Der COO ist nicht nur für das operative Tagesgeschäft verantwortlich – er ist der zentrale Übersetzer zwischen der strategischen Vision der Geschäftsführung und deren Umsetzung im Alltag.

Während der CEO die Richtung vorgibt, sorgt der COO für das „Wie“: für Strukturen, Prozesse und die operative Exzellenz. Besonders in Familienunternehmen ist der COO häufig der Stabilitätsanker – das Kontinuitätsversprechen für Mitarbeitende, Kund:innen und Investoren.

2. Führung durch Struktur – nicht Kontrolle

Der moderne COO denkt nicht in Kontrollmechanismen, sondern in Strukturen, die Teams befähigen. Effizienz entsteht durch Klarheit, nicht durch Mikromanagement.

Gut gestaltete Prozesse, nachvollziehbare Zuständigkeiten und eine offene Kommunikationskultur sind das Fundament seiner Arbeit.

Der COO gibt nicht den Ton an, sondern den Takt und adaptiert diesen wenn nötig – leise, aber wirksam.

3. Kulturelle Instanz und Wertevermittler:in

Wo das „Was“ durch CEOs oder Eigentümer:innen bestimmt wird, verantwortet der COO das „Wie“ – und damit den kulturellen Rahmen, in dem gearbeitet wird.

Wie wird geführt? Wie wird mit Veränderungen umgegangen? Wie wird Innovation möglich gemacht?

Der COO sorgt dafür, dass die gelebte Unternehmenskultur nicht im Leitbild stecken bleibt, sondern sich in Verhalten, Entscheidungen und Strukturen widerspiegelt.

4. Navigator:in in der digitalen Transformation

Digitalisierung, Automatisierung, KI – diese Schlagworte sind allgegenwärtig. Doch der Unterschied liegt im Wie der Umsetzung.

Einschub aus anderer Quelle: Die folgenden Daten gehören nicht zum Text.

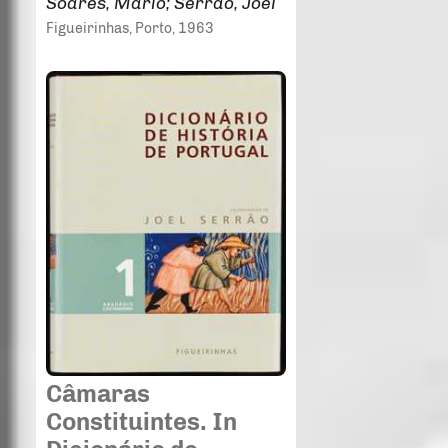
Soares, Mário; Serrão, Joel
Figueirinhas
, Porto
, 1963
Câmaras
Constituintes. In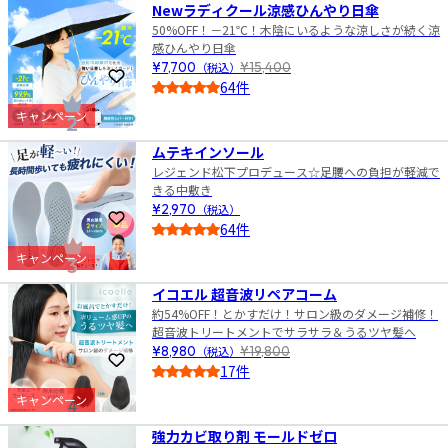
Newラディクール涼感ひんやり日傘
50%OFF！－21℃！木陰にいるような涼しさが続く涼
感ひんやり日傘
¥7,700
（税込）
¥15,400
お気に入りに登録
64件
4.0
キャンペーン
2
ムテキインソール
レジェンド松下プロデュース☆足腰への負担が軽減で
きる中敷き
¥2,970
（税込）
お気に入りに登録
64件
4.5
キャンペーン
3
イコエル 超音波リペアコーム
約54%OFF！とかすだけ！サロン級のダメージ補修！
超音波トリートメントでサラサラ＆うるツヤ髪へ
¥8,980
（税込）
¥19,800
お気に入りに登録
17件
4.0
キャンペーン
4
強力カビ取り剤 モールドゼロ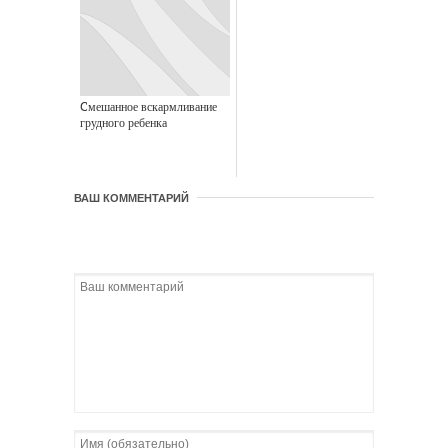
Cмешанное вскармливание
грудного ребенка
ВАШ КОММЕНТАРИЙ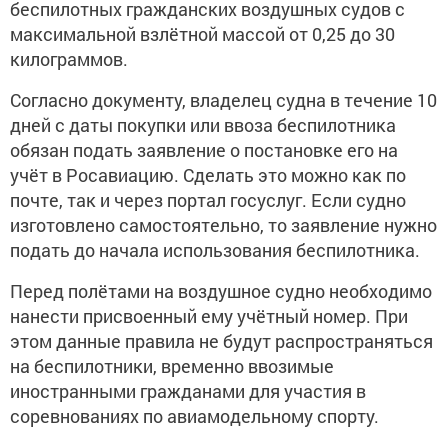
беспилотных гражданских воздушных судов с
максимальной взлётной массой от 0,25 до 30
килограммов.
Согласно документу, владелец судна в течение 10
дней с даты покупки или ввоза беспилотника
обязан подать заявление о постановке его на
учёт в Росавиацию. Сделать это можно как по
почте, так и через портал госуслуг. Если судно
изготовлено самостоятельно, то заявление нужно
подать до начала использования беспилотника.
Перед полётами на воздушное судно необходимо
нанести присвоенный ему учётный номер. При
этом данные правила не будут распространяться
на беспилотники, временно ввозимые
иностранными гражданами для участия в
соревнованиях по авиамодельному спорту.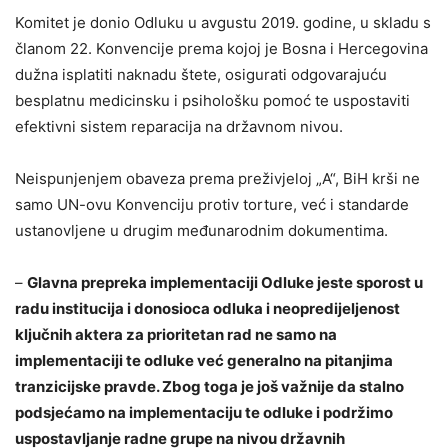
Komitet je donio Odluku u avgustu 2019. godine, u skladu s
članom 22. Konvencije prema kojoj je Bosna i Hercegovina
dužna isplatiti naknadu štete, osigurati odgovarajuću
besplatnu medicinsku i psihološku pomoć te uspostaviti
efektivni sistem reparacija na državnom nivou.
Neispunjenjem obaveza prema preživjeloj „A“, BiH krši ne
samo UN-ovu Konvenciju protiv torture, već i standarde
ustanovljene u drugim međunarodnim dokumentima.
–
Glavna prepreka implementaciji Odluke jeste sporost u
radu institucija i donosioca odluka i neopredijeljenost
ključnih aktera za prioritetan rad ne samo na
implementaciji te odluke već generalno na pitanjima
tranzicijske pravde. Zbog toga je još važnije da stalno
podsjećamo na implementaciju te odluke i podržimo
uspostavljanje radne grupe na nivou državnih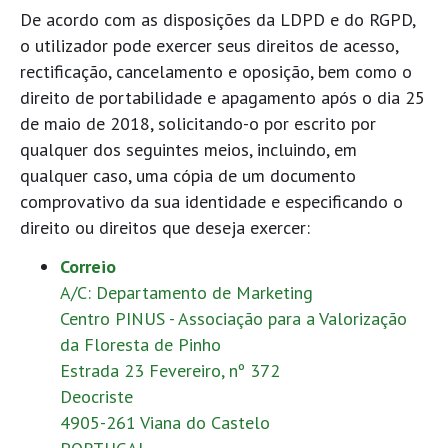
De acordo com as disposições da LDPD e do RGPD,
o utilizador pode exercer seus direitos de acesso,
rectificação, cancelamento e oposição, bem como o
direito de portabilidade e apagamento após o dia 25
de maio de 2018, solicitando-o por escrito por
qualquer dos seguintes meios, incluindo, em
qualquer caso, uma cópia de um documento
comprovativo da sua identidade e especificando o
direito ou direitos que deseja exercer:
Correio
A/C: Departamento de Marketing
Centro PINUS - Associação para a Valorização
da Floresta de Pinho
Estrada 23 Fevereiro, nº 372
Deocriste
4905-261 Viana do Castelo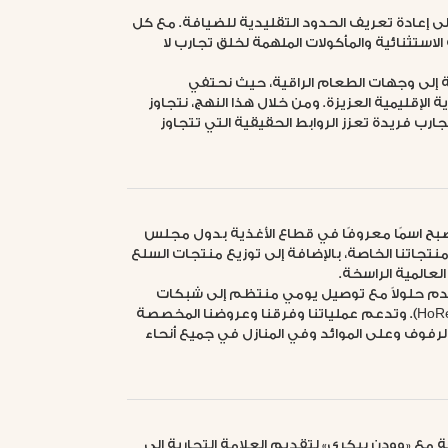
إلى إعادة تعريف الحدود التقليدية للضيافة. مع كل
لاستثنائية والمأكولات الملهمة لخلق تجارب لا
ة إلى وجهات الطعام الراقية، حيث نحتفي
 الإقليمية العزيزة. ومن خلال هذا النهج، نتجاوز
رب فريدة تعزز الروابط الحقيقية التي تتجاوز
 تصبح اسمًا معروفًا في قطاع الأغذية بدول مجلس
تجاتنا الخاصة، بالإضافة إلى توزيع منتجات السلع
لعالمية الراسخة.
قدم حلولاً مع توصيل يومي منتظم إلى شبكات
البيع بالتجزئة الكبرى وشركاء قطاع الضيافة (HoReCa). وتدعم عملياتنا وفرقنا وعروضنا المخصصة
لرفوف وعلى الموائد وفي المنازل في جميع أنحاء
ة مع «وودن بيكري» لتقديم العلامة التجارية إلى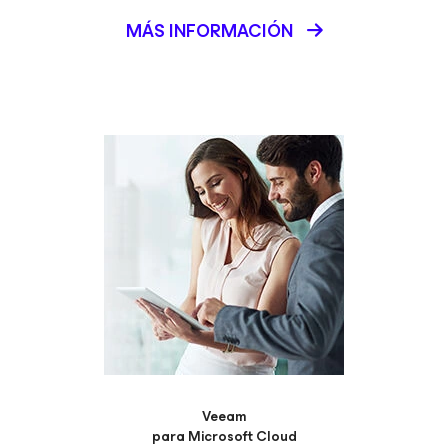
MÁS INFORMACIÓN
Veeam
para Microsoft Cloud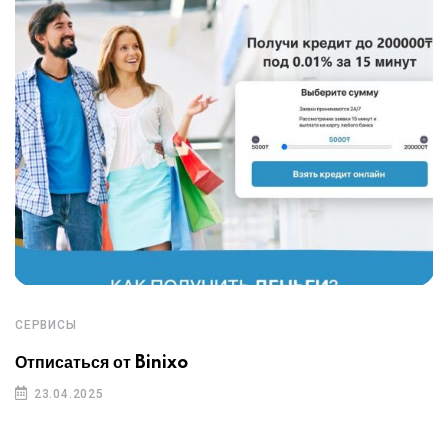
СЕРВИСЫ
Отписаться от Binixo
23.04.2025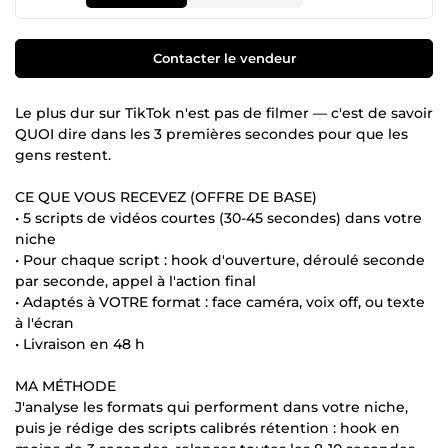
Contacter le vendeur
Le plus dur sur TikTok n'est pas de filmer — c'est de savoir
QUOI dire dans les 3 premières secondes pour que les
gens restent.
CE QUE VOUS RECEVEZ (OFFRE DE BASE)
• 5 scripts de vidéos courtes (30-45 secondes) dans votre
niche
• Pour chaque script : hook d'ouverture, déroulé seconde
par seconde, appel à l'action final
• Adaptés à VOTRE format : face caméra, voix off, ou texte
à l'écran
• Livraison en 48 h
MA MÉTHODE
J'analyse les formats qui performent dans votre niche,
puis je rédige des scripts calibrés rétention : hook en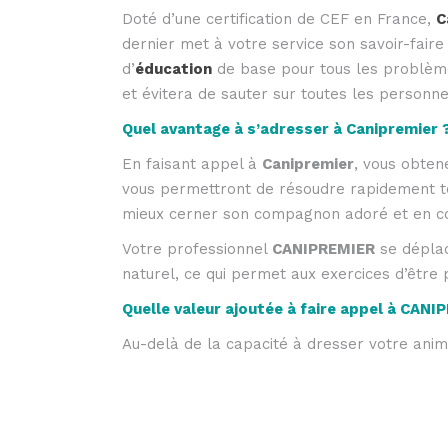
Doté d’une certification de CEF en France,
C
dernier met à votre service son savoir-faire
d’
éducation
de base pour tous les problèmes 
et évitera de sauter sur toutes les personnes
Quel avantage à s’adresser à Canipremier 
En faisant appel à
Canipremier
, vous obten
vous permettront de résoudre rapidement 
mieux cerner son compagnon adoré et en c
Votre professionnel
CANIPREMIER
se déplac
naturel, ce qui permet aux exercices d’être 
Quelle valeur ajoutée à faire appel à
CANI
Au-delà de la capacité à dresser votre anim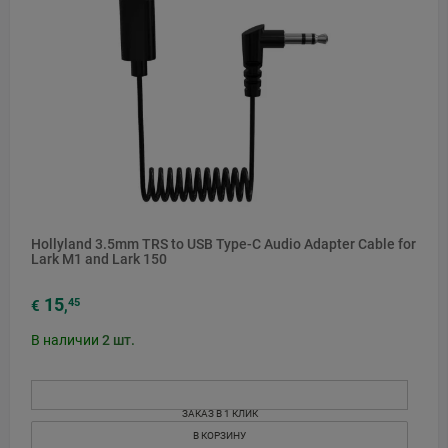
Hollyland 3.5mm TRS to USB Type-C Audio Adapter Cable for
Lark M1 and Lark 150
15
45
€
,
В наличии
2
шт.
ЗАКАЗ В 1 КЛИК
В КОРЗИНУ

Der COO führt neue Technologien nicht um ihrer selbst willen ein, sondern mit Sinn und Verstand: technologieaffin, aber menschenzentriert.

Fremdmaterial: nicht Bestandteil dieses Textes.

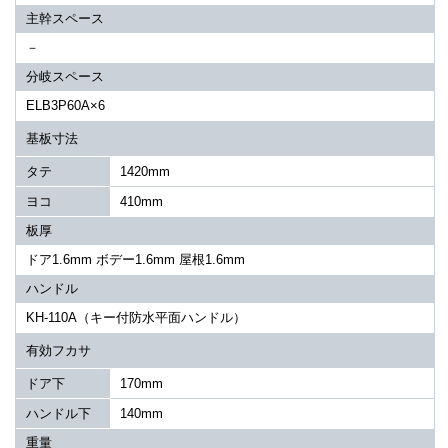
主幹スペース
－
分岐スペース
ELB3P60A×6
基板寸法
タテ
1420mm
ヨコ
410mm
板厚
ドア1.6mm ボデー1.6mm 屋根1.6mm
ハンドル
KH-110A（キー付防水平面ハンドル）
有効フカサ
ドア下
170mm
ハンドル下
140mm
重量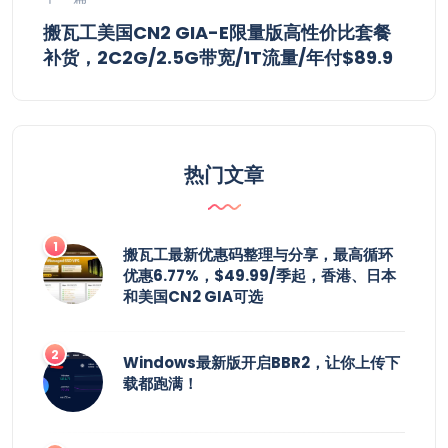
搬瓦工美国CN2 GIA-E限量版高性价比套餐
补货，2C2G/2.5G带宽/1T流量/年付$89.9
热门文章
搬瓦工最新优惠码整理与分享，最高循环
优惠6.77%，$49.99/季起，香港、日本
和美国CN2 GIA可选
Windows最新版开启BBR2，让你上传下
载都跑满！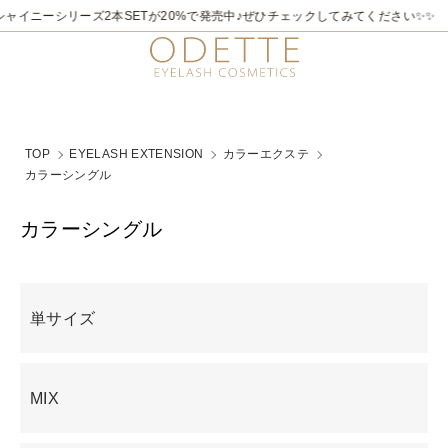
2026/7/21～8/31
✨✨煌めく夏。ラメライナーキャンペーン♪ 夏季限定でビュ
TOP
EYELASH EXTENSION
カラーエクステ
カラーシングル
カラーシングル
グループ一覧
単サイズ
MIX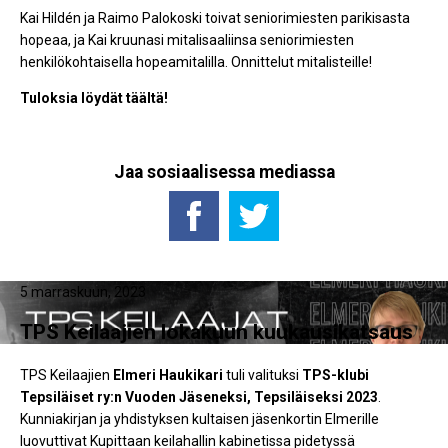
Kai Hildén ja Raimo Palokoski toivat seniorimiesten parikisasta
hopeaa, ja Kai kruunasi mitalisaaliinsa seniorimiesten
henkilökohtaisella hopeamitalilla. Onnittelut mitalisteille!
Tuloksia löydät täältä!
Jaa sosiaalisessa mediassa
5 marraskuun, 2023
TPS Keilaajien lokakuun kuukausikatsaus
TPS Keilaajien
Elmeri Haukikari
tuli valituksi
TPS-klubi
Tepsiläiset ry:n Vuoden Jäseneksi, Tepsiläiseksi 2023
.
Kunniakirjan ja yhdistyksen kultaisen jäsenkortin Elmerille
luovuttivat Kupittaan keilahallin kabinetissa pidetyssä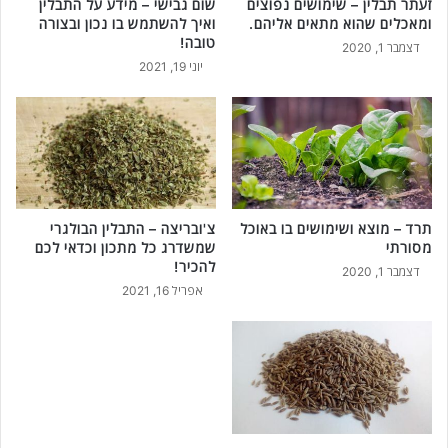
זעתר תבלין – שימושים נפוצים
שום גבישי – מידע על התבלין
ומאכלים שהוא מתאים אליהם.
ואיך להשתמש בו נכון ובצורה
טובה!
דצמבר 1, 2020
יוני 19, 2021
תרד – מוצא ושימושים בו באוכל
צ'ובריצה – התבלין הבולגרי
מסורתי
שמשדרג כל מתכון וכדאי לכם
להכיר!
דצמבר 1, 2020
אפריל 16, 2021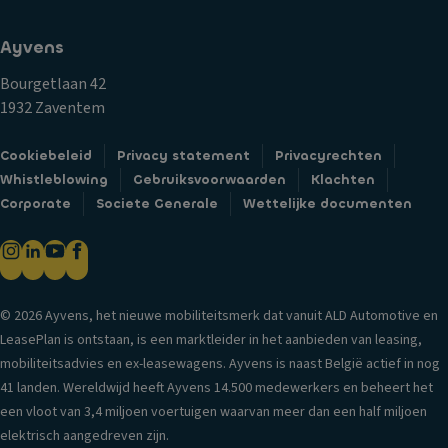
f
a
Kl
o
gl
i
Ayvens
r
ic
m
m
h
Bourgetlaan 42
a
a
t
1932 Zaventem
a
ti
C
tr
e
Cookiebeleid
Privacy statement
Privacyrechten
e
e
U
Whistleblowing
Gebruiksvoorwaarden
Klachten
n
g
it
Corporate
Societe Generale
Wettelijke documenten
tr
el
ru
al
in
st
e
g
in
d
B
g
e
ui
© 2026 Ayvens, het nieuwe mobiliteitsmerk dat vanuit ALD Automotive en
ur
k
t
LeasePlan is ontstaan, is een marktleider in het aanbieden van leasing,
v
o
e
mobiliteitsadvies en ex-leasewagens. Ayvens is naast België actief in nog
er
e
n
41 landen. Wereldwijd heeft Ayvens 14.500 medewerkers en beheert het
g
ts
s
een vloot van 3,4 miljoen voertuigen waarvan meer dan een half miljoen
re
w
pi
elektrisch aangedreven zijn.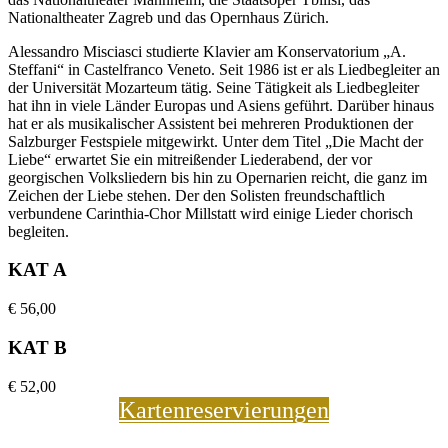
Nationaltheater Zagreb und das Opernhaus Zürich.
Alessandro Misciasci studierte Klavier am Konservatorium „A.
Steffani“ in Castelfranco Veneto. Seit 1986 ist er als Liedbegleiter an
der Universität Mozarteum tätig. Seine Tätigkeit als Liedbegleiter
hat ihn in viele Länder Europas und Asiens geführt. Darüber hinaus
hat er als musikalischer Assistent bei mehreren Produktionen der
Salzburger Festspiele mitgewirkt. Unter dem Titel „Die Macht der
Liebe“ erwartet Sie ein mitreißender Liederabend, der vor
georgischen Volksliedern bis hin zu Opernarien reicht, die ganz im
Zeichen der Liebe stehen. Der den Solisten freundschaftlich
verbundene Carinthia-Chor Millstatt wird einige Lieder chorisch
begleiten.
KAT A
€
56,00
KAT B
€
52,00
Kartenreservierungen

Er oder sie stellt sicher, dass digitale Werkzeuge in der Praxis funktionieren, den Alltag erleichtern – und von den Mitarbeitenden akzeptiert werden.

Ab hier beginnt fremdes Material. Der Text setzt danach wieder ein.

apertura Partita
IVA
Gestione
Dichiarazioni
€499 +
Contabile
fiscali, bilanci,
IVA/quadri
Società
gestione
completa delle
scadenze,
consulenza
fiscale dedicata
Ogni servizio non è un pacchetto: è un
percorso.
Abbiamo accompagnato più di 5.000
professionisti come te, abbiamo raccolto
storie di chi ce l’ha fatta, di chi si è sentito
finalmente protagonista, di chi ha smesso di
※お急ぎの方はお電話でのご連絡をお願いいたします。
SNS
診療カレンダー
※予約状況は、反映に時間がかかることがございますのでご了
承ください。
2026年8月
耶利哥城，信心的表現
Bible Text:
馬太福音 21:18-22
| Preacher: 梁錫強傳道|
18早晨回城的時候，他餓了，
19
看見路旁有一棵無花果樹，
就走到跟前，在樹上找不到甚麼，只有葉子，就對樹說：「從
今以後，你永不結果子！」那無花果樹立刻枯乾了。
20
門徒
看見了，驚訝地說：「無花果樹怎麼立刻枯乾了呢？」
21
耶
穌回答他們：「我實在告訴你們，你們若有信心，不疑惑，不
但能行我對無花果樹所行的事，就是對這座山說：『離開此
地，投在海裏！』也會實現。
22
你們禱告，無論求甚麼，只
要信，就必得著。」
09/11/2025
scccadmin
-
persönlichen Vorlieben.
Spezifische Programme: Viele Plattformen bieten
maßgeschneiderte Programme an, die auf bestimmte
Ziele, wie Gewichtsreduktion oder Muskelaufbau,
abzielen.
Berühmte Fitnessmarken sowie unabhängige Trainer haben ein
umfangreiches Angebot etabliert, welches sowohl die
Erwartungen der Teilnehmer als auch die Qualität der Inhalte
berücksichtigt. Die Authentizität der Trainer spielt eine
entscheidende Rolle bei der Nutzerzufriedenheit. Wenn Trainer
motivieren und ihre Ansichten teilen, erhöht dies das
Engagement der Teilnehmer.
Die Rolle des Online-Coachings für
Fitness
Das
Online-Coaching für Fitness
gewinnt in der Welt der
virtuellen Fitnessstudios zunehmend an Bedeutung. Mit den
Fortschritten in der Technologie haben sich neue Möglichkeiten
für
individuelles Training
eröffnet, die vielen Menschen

5. Der stille Motor – sichtbar in Ergebnissen

COOs stehen selten im Rampenlicht – und doch wäre ohne sie vieles undenkbar. Sie sorgen für reibungslose Abläufe, stabile Prozesse und eine verlässliche Umsetzungskraft.

Gerade in Phasen der Unsicherheit – bei Übergaben, Verkäufen oder tiefgreifendem Wandel – zeigt sich die Stärke des COO: ruhig, konsequent, lösungsorientiert.

Wer in ein Unternehmen investiert, will nicht nur Visionen hören – sondern sehen, dass die operative Umsetzung funktioniert. Genau hier liefert der COO.

6. Strategische:r Sparringspartner:in auf Augenhöhe

Die Rolle des COO ist längst nicht mehr rein ausführend. Immer häufiger tritt sie als strategische Mitgestalterin auf – im engen Schulterschluss mit CEO, CFO und Gesellschafter:innen.

Als Brückenbauer:in zwischen kaufmännischem Denken und emotionaler Intelligenz verbindet der COO Kennzahlen mit Haltung, Systeme mit Sinn, und Prozesse mit Menschen.

Fazit: Zukunft braucht COO-Kraft

Der Mittelstand steht an einem Wendepunkt. Wer in dieser komplexen Welt bestehen und Transformationen nachhaltig implementieren will, braucht nicht nur Visionen, sondern auch Umsetzungskraft, Struktur und Haltung.

Der COO ist keine Assistenzfunktion, sondern eine Schlüsselrolle für Wettbewerbsfähigkeit, Resilienz und Zukunftssicherheit.

Es ist höchste Zeit, diese Rolle ins verdiente Licht zu rücken.